Phrased very simply, there were only two people in the department who could tell Denny Coughlin what to do, or ask him what he was doing: the first deputy commissioner and the commissioner himself. On the other hand, without any arrogance at all, Denny Coughlin believed that what happened anywhere in the police department was his business.

"Tom, is Inspector Kegley out there?"

"Yes, sir, I think so."

"Would you tell him, please, unless there is a good reason he can't, I would like him to find out exactly what happened?"

"Yes, sir."

"I mean right now, Tom," Coughlin said. "He doesn't have to give me a white paper, just get the information to me." Coughlin looked at his watch. "I'll be at Dutch's wake, say from six o'clock until it's over.
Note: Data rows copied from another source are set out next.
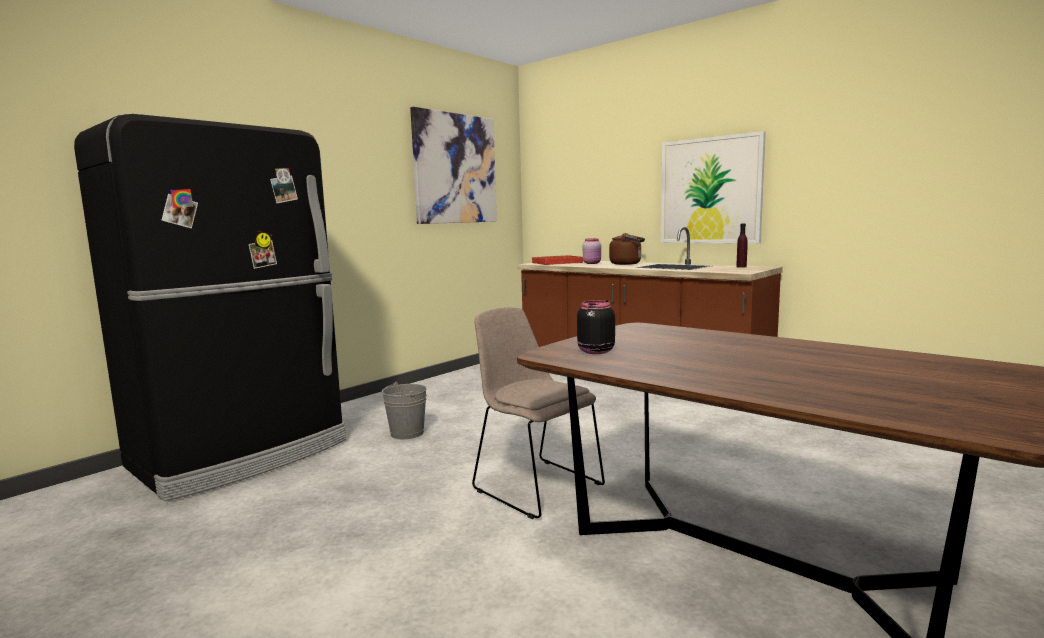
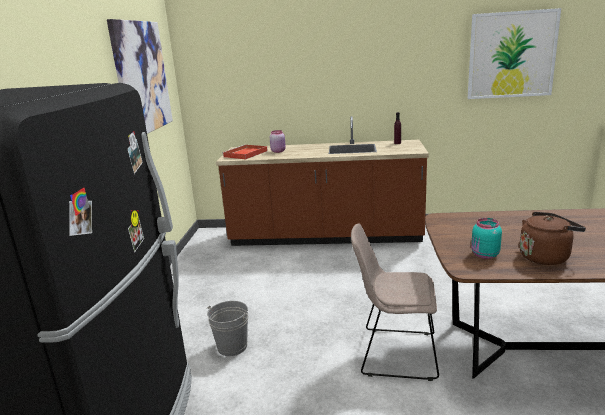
camera: 35 degrees left, 10 degrees up
black jar [577,300,615,354] -> turquoise jar [471,218,502,259]
brown kettle [609,233,645,265] -> brown kettle moved to [519,212,586,265]
picture [661,131,766,243] -> picture moved to [468,8,561,99]

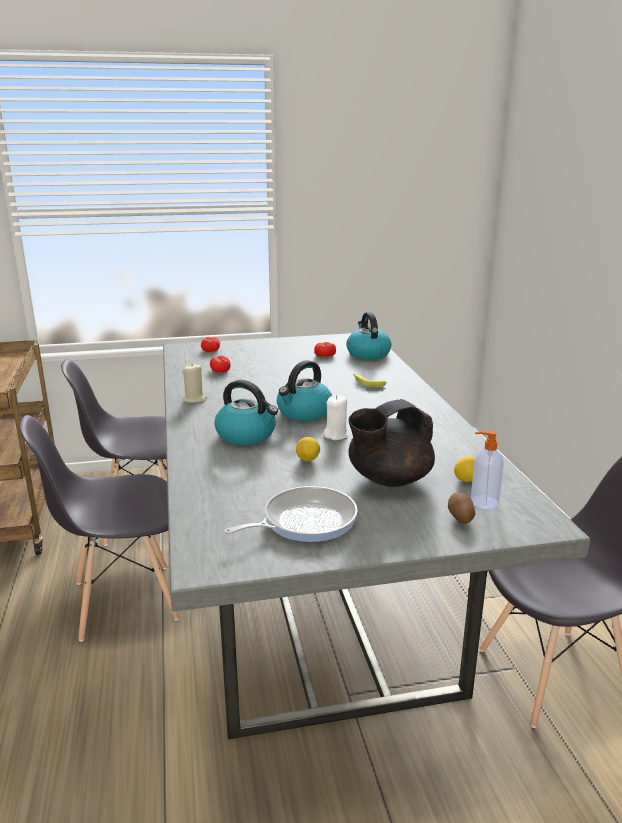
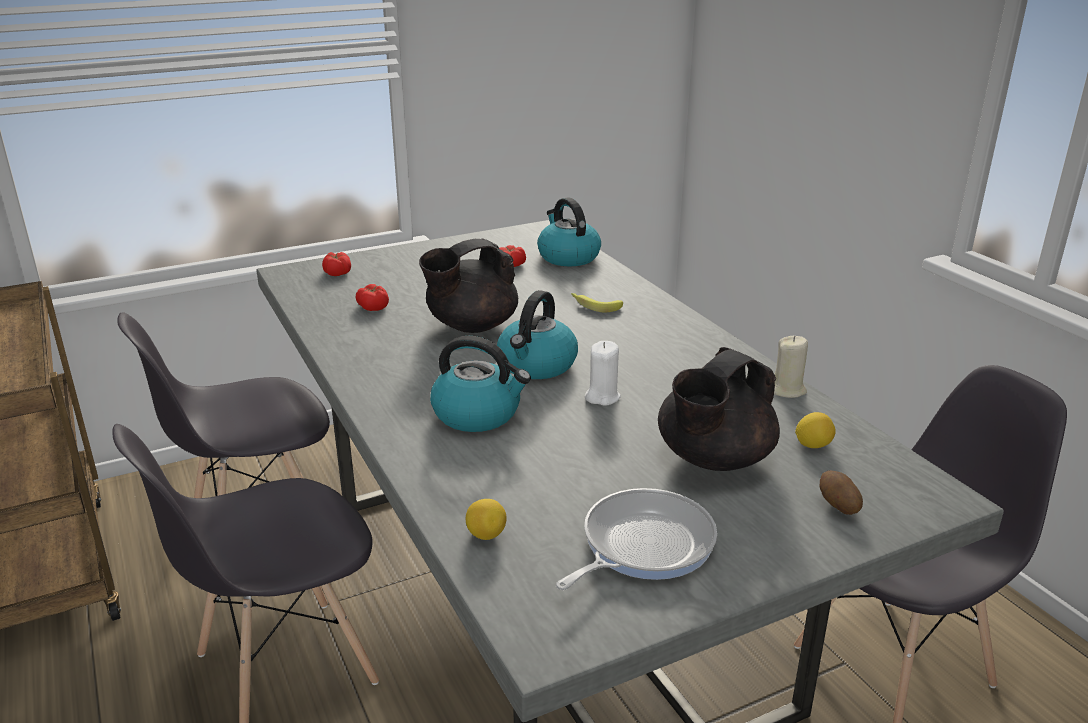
camera: 15 degrees left, 5 degrees up
beige candle [182,363,207,403] -> beige candle moved to [774,336,808,398]
lemon [296,437,320,461] -> lemon moved to [466,499,507,540]
soap dispenser [471,431,504,509] -> none
none -> black teapot [419,238,518,333]

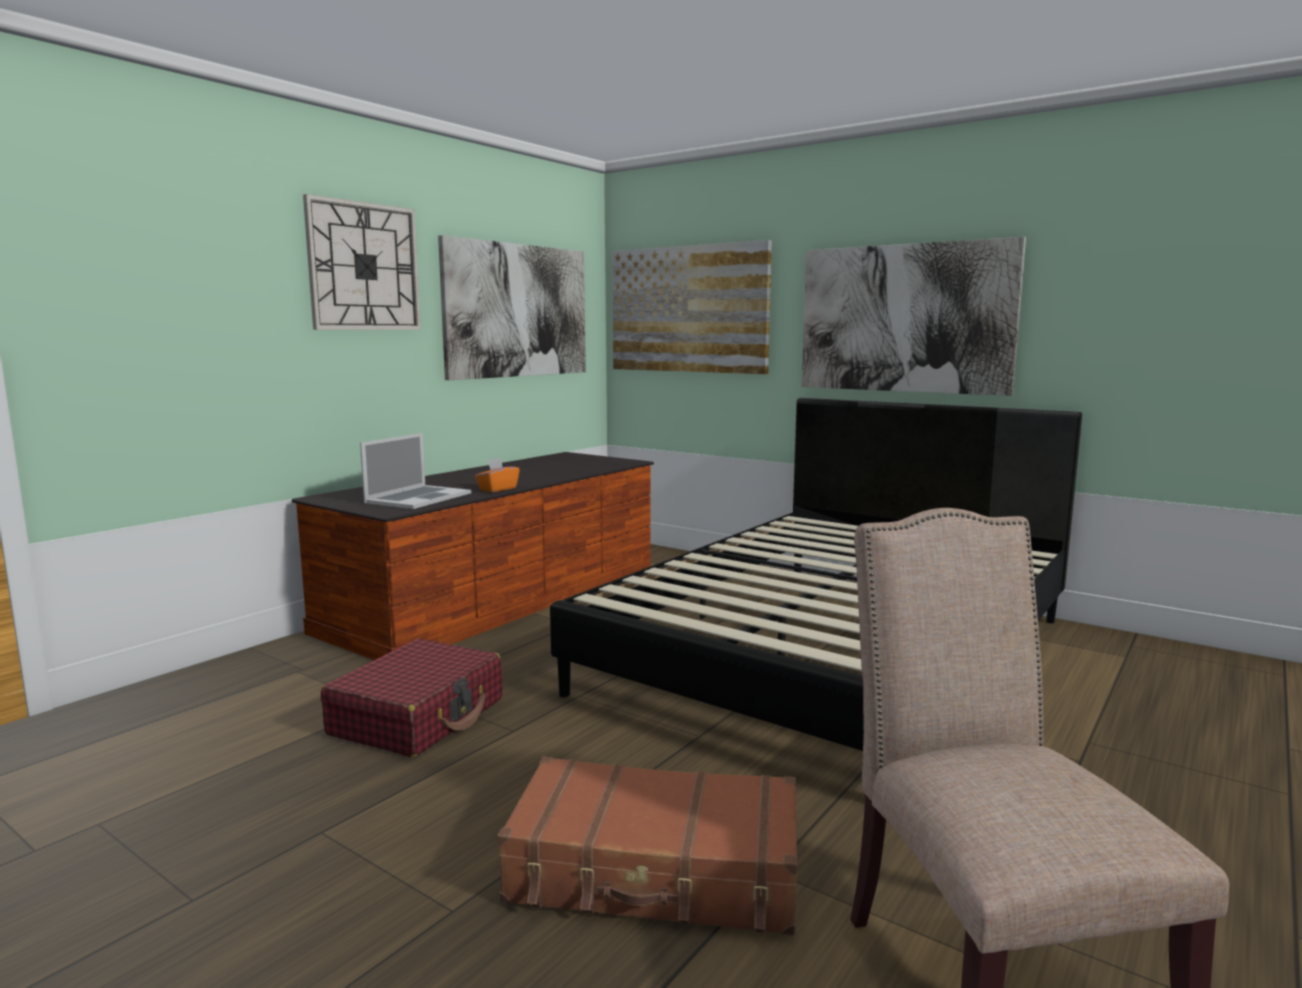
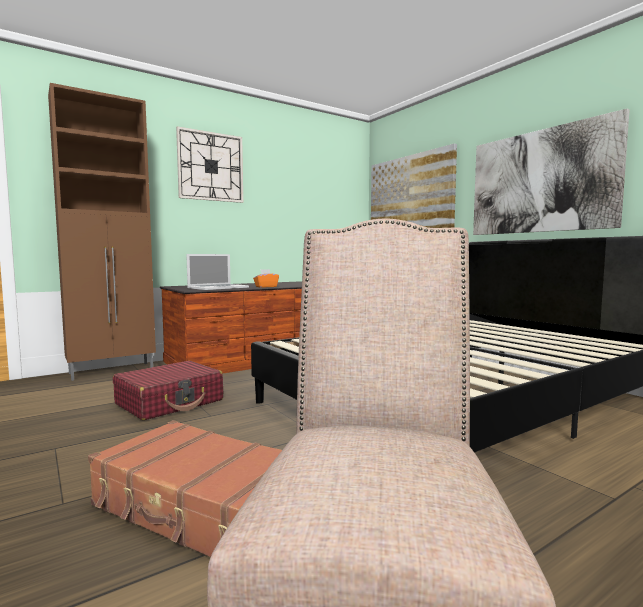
camera: 20 degrees right, 5 degrees down
picture [438,235,586,380] -> none
none -> brown cabinet [48,83,156,381]

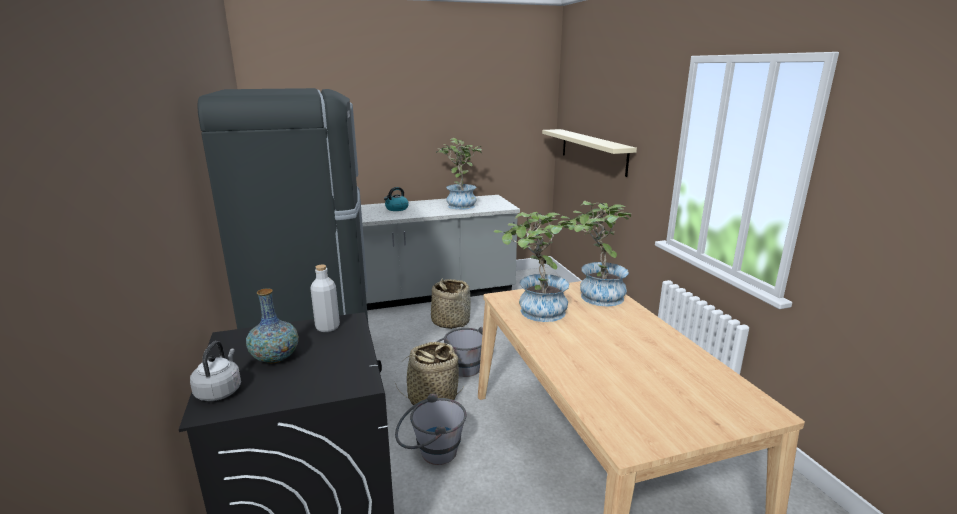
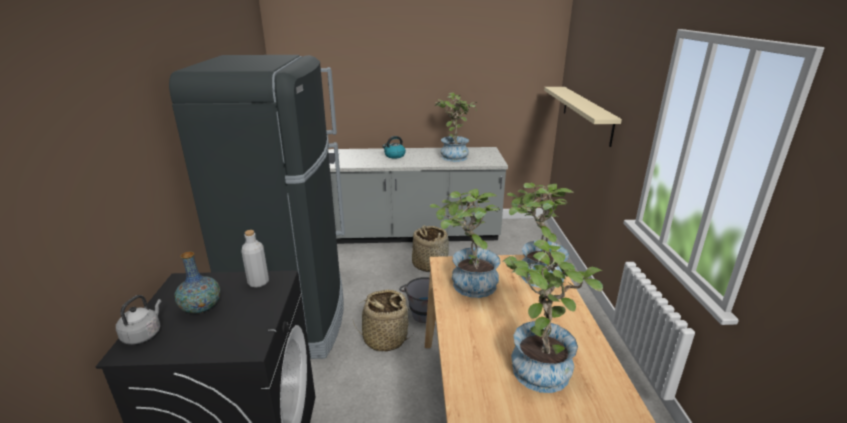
camera: 15 degrees right, 5 degrees up
grey bucket [395,393,467,465] -> none
none -> potted plant [502,240,603,393]

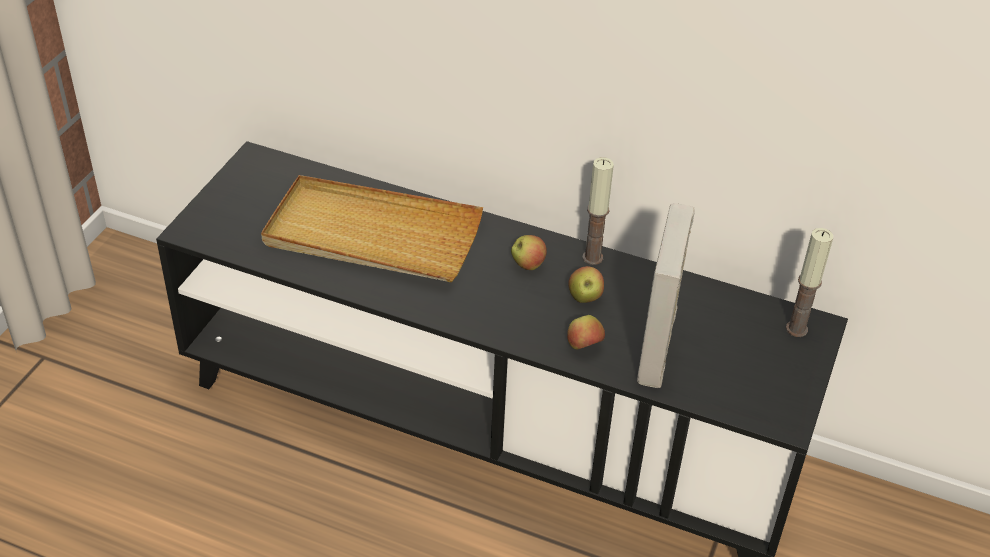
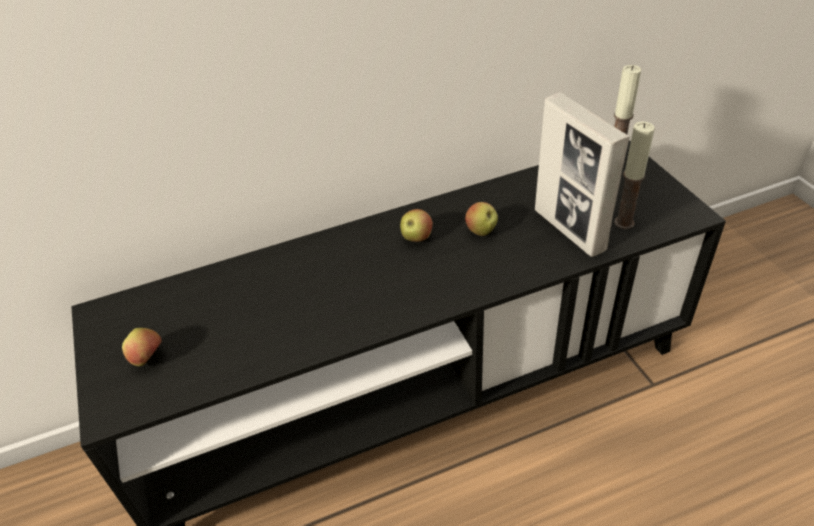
camera: 40 degrees left, 0 degrees up
beige tray [261,175,483,282] -> none
apple [567,315,605,350] -> apple moved to [122,328,162,366]
candle [582,157,614,265] -> candle moved to [614,122,655,229]

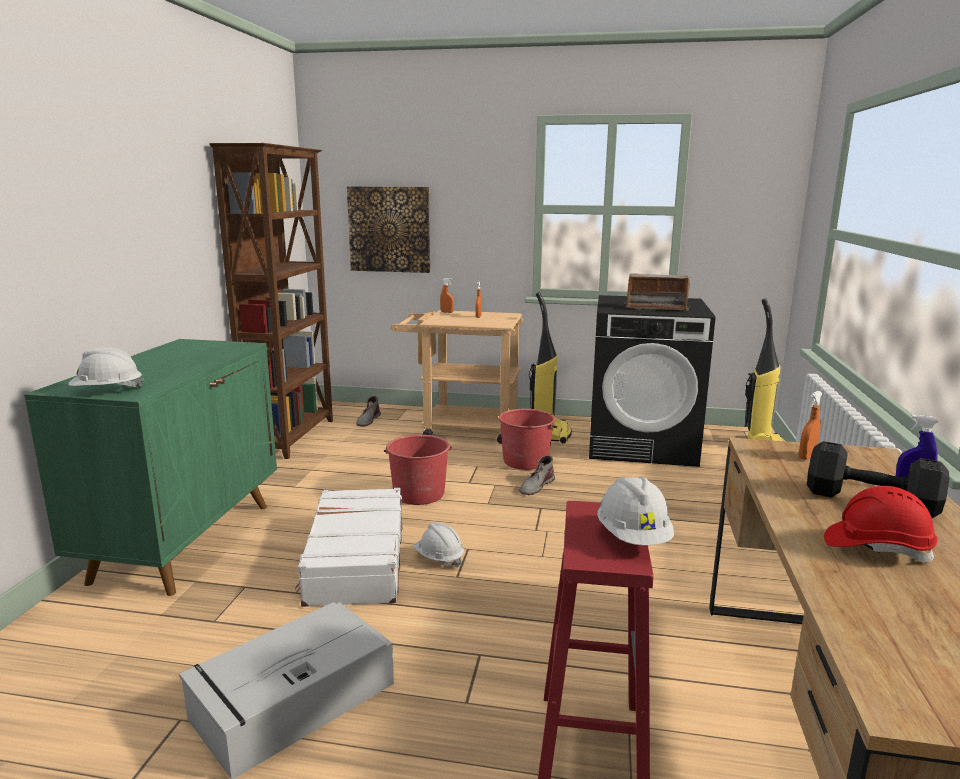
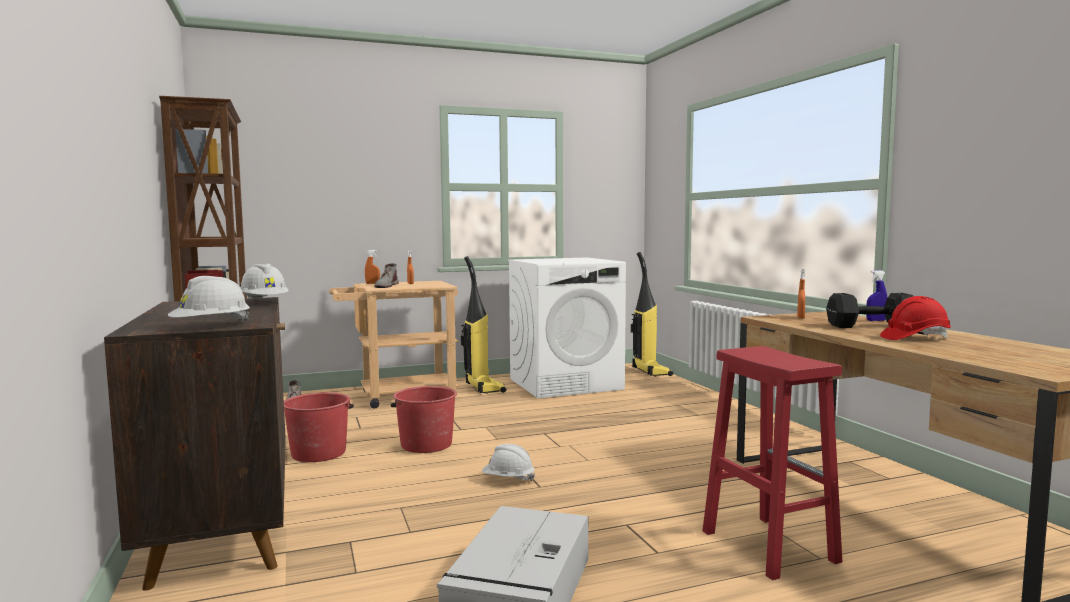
camera: 30 degrees left, 10 degrees down
green cabinet [24,339,277,596] -> brown cabinet [104,297,286,591]
white suitcase [295,488,402,607] -> none
picture [347,186,430,273] -> none
red bucket [499,409,558,470] -> red bucket moved to [284,392,354,462]
grey boot [519,455,555,495] -> grey boot moved to [374,263,399,288]
black washing machine [589,295,716,467] -> white washing machine [508,257,626,398]
white hard hat [597,476,674,546] -> white hard hat moved to [240,264,289,301]
radio [624,274,691,311] -> none

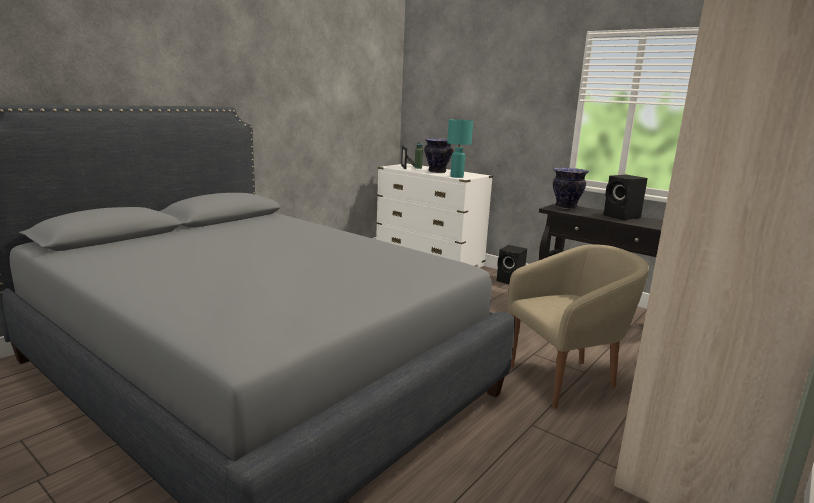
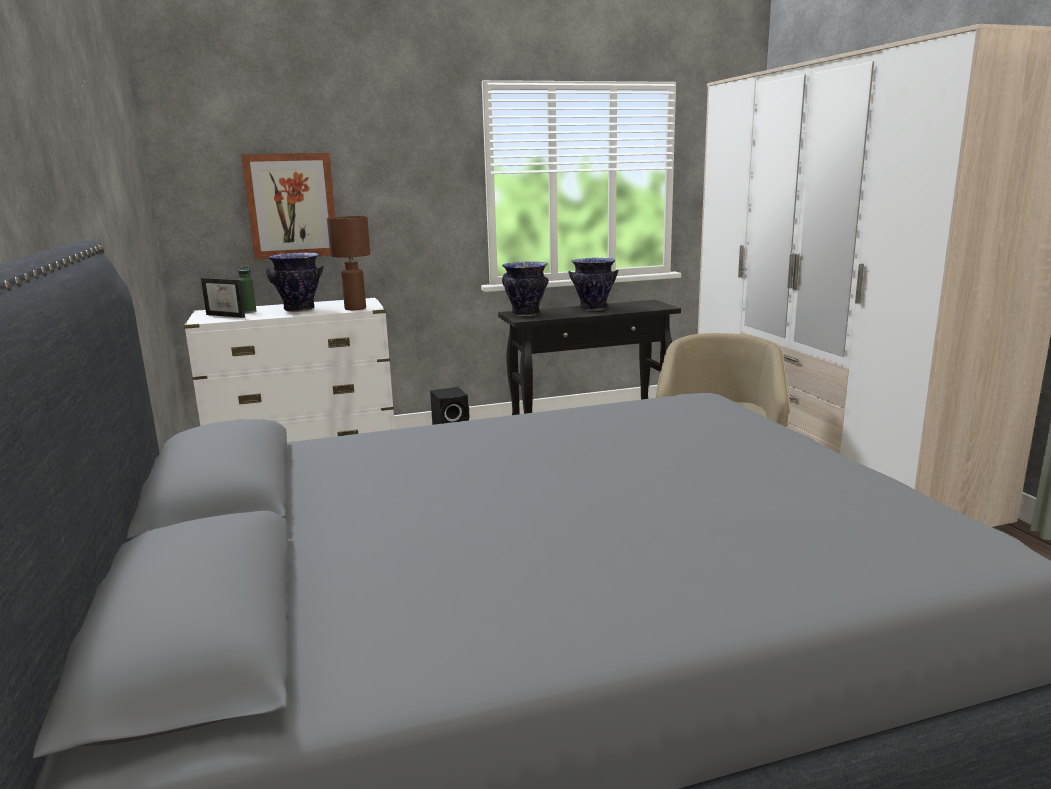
camera: 55 degrees left, 0 degrees up
turquoise table lamp [447,119,473,178] -> brown table lamp [327,216,371,310]
black speaker [603,174,648,220] -> vase [568,258,618,311]
none -> picture [241,153,336,260]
Are you going over there with me?"

"Yes, sir," Lenihan said, and departed.

Two minutes later, Lenihan was back.

"Inspector Kegley's on his way, sir. He said he'd see you at Marshutz amp; Sons," he reported.

"Good, Tom. Thank you," Coughlin said. Staff Inspector George Kegley had come up through the Detective Bureau, and had done some time in Homicide. He was a quiet, phlegmatic, soft-eyed man who missed very little once he turned his attention to something. If there was something not quite right about the pursuit and death of Gerald Vincent Gallagher, Kegley would soon sniff it out.

Coughlin returned his attention to the file on his desk. It was a report from Internal Affairs involving two officers of the Northwest Police Division. There had been a party. Officer A had paid uncalledfor personal attention to Mrs. B. Mrs. B had not, in Officer B's (her husband's) judgment, declined the attention with the proper outraged indignation. She had, in fact, seemed to like it. Whereupon Officer B had belted his wife in the chops, and taken off after Officer A, pistol drawn, threatening to kill the sonofabitch. No real harm had been done, but the whole matter was now official, and something would have to be done.

"I don't want to deal with this now," Dennis V. Coughlin said, although there was no one in his office to hear him.

He stood up, took his pistol from his left desk drawer, slipped it into his holster, and walked out of his office.

"Come on, Tom," he said to Sergeant Lenihan, "let's go."

FOURTEEN

Patrick Coughlin, a second-generation Irish-American (his father had been born in Philadelphia three months after his parents had immigrated from County Kildare in 1896) had spent his working life as a truck diver, and had been determined that his son Dennis would have the benefits of a college education.

But in 1946, despite an excellent record at Roman Catholic High School, Dennis V. Coughlin had been suspended from LaSalle College for academic inadequacy after his second semester. He had been on academic probation after the first semester.

Once Denny Coughlin had flunked out of LaSalle, life at home had been difficult, and he had enlisted in the navy for four years, in exchange for a navy promise to train him as an electronics technician. He was no more successful in the navy electronics school than he had been at LaSalle, and the navy found itself wondering what to do with a very large young man for the forty-two months remaining on his enlistment.

Shortly after reporting aboard the aircraft carrier U.S.S.Coral Sea as an engineman striker, theCoral Sea's master at arms had offered him a chance to become what was in effect a shipboard policeman. That had far more appeal than long days in the hot and greasy bowels of the ship, and Denny jumped at it.